Reporting the Universe
- Author: E. L. Doctorow
- Language: English
- Genre: History
- Publisher: Harvard University Press
- Publication date: September 30, 2004
- Publication place: United States
- Media type: Print (paperback)
- Pages: 144 pp
- ISBN: 9780674016286

= Reporting the Universe =

Reporting the Universe is a collection of essays by American novelist E. L. Doctorow. The work includes autobiography, political commentary, and literary criticism, and ranges from topics such as Doctorow's memories as a young writer to post-9/11 American identity. It was originally published by Harvard University Press in 2004 as Book 13 of The William E. Massey Sr.
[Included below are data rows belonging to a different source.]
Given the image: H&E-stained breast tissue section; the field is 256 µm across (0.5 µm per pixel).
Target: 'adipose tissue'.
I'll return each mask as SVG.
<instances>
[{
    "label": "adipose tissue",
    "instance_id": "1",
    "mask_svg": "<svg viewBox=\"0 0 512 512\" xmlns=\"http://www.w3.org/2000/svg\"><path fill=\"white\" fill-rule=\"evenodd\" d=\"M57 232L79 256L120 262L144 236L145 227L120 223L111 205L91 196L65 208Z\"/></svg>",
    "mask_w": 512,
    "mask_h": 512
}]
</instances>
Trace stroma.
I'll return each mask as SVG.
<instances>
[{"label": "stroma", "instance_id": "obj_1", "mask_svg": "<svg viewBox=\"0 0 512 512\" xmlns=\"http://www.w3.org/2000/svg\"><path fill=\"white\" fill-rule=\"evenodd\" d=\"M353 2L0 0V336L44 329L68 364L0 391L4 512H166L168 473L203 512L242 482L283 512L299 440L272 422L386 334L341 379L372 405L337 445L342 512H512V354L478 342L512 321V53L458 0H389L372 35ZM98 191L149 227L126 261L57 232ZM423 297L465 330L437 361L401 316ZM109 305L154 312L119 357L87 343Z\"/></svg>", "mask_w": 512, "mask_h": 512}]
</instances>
Lectures in the History of American Civilization. The book received favorable comments from reviewers at Financial Times, Booklist, The Chicago Tribune, The New York Review of Books, and Newsday. Publishers Weekly wrote in a review, "Whether he's contemplating the irony of our 'God-soaked country' being officially secular, or his father's love of Edgar Allan Poe, 'our greatest bad writer' (for whom he was named Edgar), or deriding the 'mendacity' of politicians, Doctorow is here, as in his fiction, a wordsmith of the first order. It's a pleasure to read these essays—some autobiographical, some literary, some dealing with issues of the day—full of memorable phrases and evocative images, as well as incisive ideas."